━━━ READING TEXT

- Directed by: Alain Corneau
- Written by: Alain Corneau
- Based on: Le deuxième souffle by Jean-Pierre Melville and José Giovanni; Le deuxième souffle by José Giovanni;
- Produced by: Laurent Pétin Michèle Pétin
- Starring: Daniel Auteuil Monica Bellucci Michel Blanc Jacques Dutronc Eric Cantona
- Cinematography: Yves Angelo
- Edited by: Marie-Josèphe Yoyotte
- Music by: Bruno Coulais
- Distributed by: ARP Sélection
- Release date: 24 October 2007;
- Running time: 155 minutes
- Country: France
- Language: French
- Budget: $22 million
- Box office: $4.2 million

= The Second Wind =

The Second Wind (Le Deuxième Souffle) is a 2007 French crime film directed by Alain Corneau and starring Daniel Auteuil and Monica Bellucci. It is a remake of the 1966 film Le Deuxième Souffle.

━━━━━━

WRITTEN INSTRUCTION 1:
Answer these questions from the text about The Second Wind:
(a) Who wrote the music for the film?
(b) What is the film's running time?
(c) In what year was the film that it remakes released?
WRITTEN INSTRUCTION 2: Repeat word for word the part of the text about The Second Wind from "The Second Wind (Le" up to and including "Le Deuxième Souffle.".

━━━ RECORD EXTRACTS

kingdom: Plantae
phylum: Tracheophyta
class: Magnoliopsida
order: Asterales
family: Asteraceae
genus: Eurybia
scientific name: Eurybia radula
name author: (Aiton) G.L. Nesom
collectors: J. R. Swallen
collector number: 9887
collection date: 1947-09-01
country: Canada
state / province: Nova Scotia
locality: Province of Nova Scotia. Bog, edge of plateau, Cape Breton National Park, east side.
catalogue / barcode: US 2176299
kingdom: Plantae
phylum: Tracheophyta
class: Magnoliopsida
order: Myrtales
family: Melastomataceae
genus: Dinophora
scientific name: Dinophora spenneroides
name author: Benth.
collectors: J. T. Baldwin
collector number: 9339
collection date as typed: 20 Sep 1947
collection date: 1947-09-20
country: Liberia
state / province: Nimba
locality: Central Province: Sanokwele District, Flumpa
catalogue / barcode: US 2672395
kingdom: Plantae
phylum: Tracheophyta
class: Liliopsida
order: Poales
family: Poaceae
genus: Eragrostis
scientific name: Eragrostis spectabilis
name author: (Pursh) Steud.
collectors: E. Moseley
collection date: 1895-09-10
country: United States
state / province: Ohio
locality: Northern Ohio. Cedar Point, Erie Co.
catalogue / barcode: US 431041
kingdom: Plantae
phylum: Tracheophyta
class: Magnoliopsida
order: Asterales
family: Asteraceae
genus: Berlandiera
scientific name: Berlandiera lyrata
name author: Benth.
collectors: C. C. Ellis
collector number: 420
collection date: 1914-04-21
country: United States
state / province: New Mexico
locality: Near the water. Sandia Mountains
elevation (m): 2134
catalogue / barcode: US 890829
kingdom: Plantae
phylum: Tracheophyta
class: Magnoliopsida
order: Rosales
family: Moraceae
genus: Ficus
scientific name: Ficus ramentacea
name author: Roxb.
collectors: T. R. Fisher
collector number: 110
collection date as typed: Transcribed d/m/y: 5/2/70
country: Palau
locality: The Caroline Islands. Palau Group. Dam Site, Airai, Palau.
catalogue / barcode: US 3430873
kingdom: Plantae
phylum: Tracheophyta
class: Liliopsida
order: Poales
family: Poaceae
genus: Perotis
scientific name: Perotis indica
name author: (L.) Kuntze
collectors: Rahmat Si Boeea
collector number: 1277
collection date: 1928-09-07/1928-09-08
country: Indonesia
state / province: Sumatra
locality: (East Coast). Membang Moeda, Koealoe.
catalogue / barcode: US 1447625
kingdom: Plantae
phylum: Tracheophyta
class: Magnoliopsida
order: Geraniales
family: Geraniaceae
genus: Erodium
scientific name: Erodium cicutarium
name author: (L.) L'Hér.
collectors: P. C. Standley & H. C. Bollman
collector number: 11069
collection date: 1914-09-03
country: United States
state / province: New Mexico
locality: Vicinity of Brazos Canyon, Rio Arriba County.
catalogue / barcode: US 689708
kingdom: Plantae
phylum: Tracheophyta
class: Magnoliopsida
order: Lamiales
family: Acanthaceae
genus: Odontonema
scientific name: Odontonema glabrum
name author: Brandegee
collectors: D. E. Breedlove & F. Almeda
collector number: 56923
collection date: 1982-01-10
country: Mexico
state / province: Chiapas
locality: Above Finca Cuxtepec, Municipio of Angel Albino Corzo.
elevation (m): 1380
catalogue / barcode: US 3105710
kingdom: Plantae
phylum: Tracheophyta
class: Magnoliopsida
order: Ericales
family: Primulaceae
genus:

━━━━━━

COMPLETE RESPONSE 1:
(a) Bruno Coulais
(b) 155 minutes
(c) 1966

COMPLETE RESPONSE 2:
The Second Wind (Le Deuxième Souffle) is a 2007 French crime film directed by Alain Corneau and starring Daniel Auteuil and Monica Bellucci. It is a remake of the 1966 film Le Deuxième Souffle.